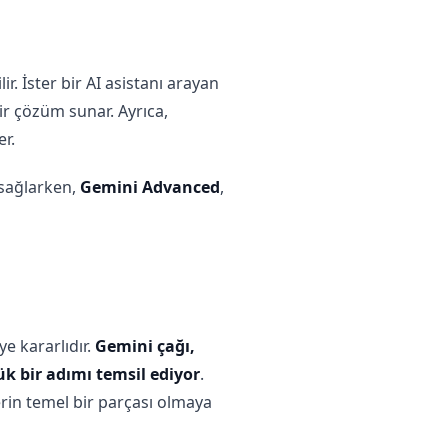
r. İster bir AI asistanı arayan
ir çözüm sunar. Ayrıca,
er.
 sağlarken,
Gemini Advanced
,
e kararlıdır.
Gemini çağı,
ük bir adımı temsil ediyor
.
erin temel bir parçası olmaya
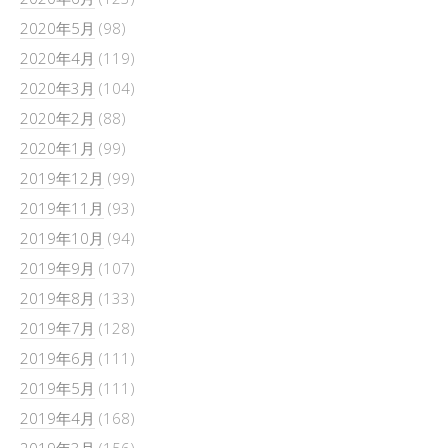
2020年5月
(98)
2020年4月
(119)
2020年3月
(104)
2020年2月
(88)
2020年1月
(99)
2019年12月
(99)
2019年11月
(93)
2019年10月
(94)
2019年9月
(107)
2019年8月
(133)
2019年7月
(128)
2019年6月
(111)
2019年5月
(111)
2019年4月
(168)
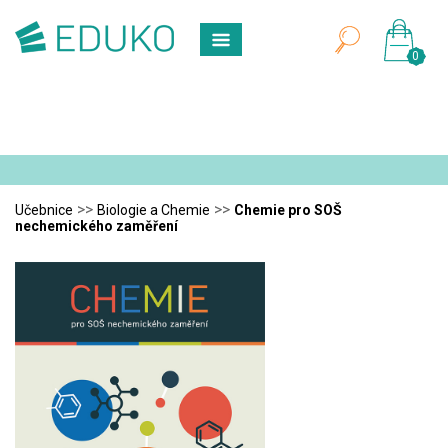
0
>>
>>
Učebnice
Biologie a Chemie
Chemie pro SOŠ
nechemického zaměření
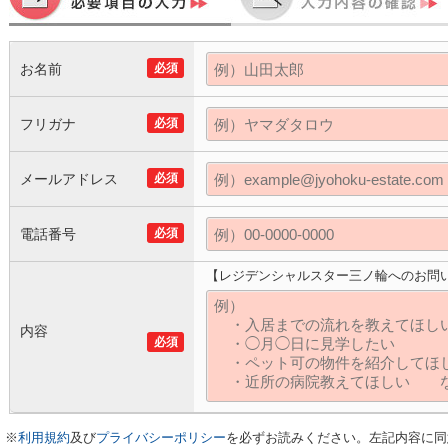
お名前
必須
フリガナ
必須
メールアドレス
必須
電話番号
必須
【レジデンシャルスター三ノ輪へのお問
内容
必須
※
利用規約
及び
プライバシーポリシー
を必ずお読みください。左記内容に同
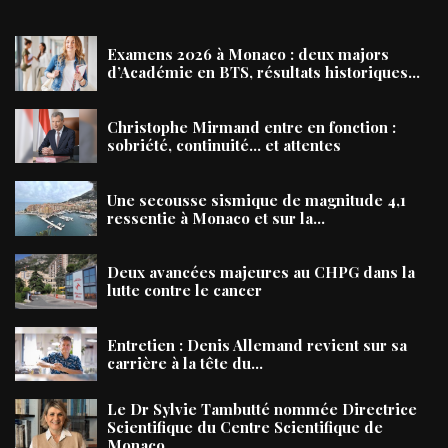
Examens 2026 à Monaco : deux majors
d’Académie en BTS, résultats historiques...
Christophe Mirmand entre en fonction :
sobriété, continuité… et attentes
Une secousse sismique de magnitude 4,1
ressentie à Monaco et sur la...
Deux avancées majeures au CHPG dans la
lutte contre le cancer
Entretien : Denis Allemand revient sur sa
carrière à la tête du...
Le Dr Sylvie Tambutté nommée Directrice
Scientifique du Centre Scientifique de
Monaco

※ ※ ※

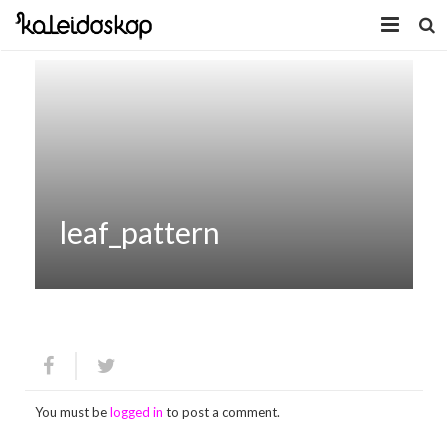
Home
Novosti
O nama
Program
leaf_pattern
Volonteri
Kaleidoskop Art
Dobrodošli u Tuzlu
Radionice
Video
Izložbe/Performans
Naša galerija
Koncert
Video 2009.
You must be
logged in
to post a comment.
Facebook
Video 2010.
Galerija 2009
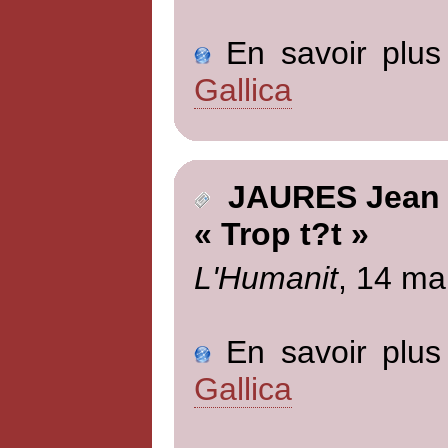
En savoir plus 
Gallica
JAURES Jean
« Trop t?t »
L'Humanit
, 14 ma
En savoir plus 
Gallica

※ ※ ※

• **PROBLEM TO WORK ON**: Search the listing above for "Monaco" and copy every line that has it.

• **ANSWER SECTION**:
Examens 2026 à Monaco : deux majors
ressentie à Monaco et sur la...
Monaco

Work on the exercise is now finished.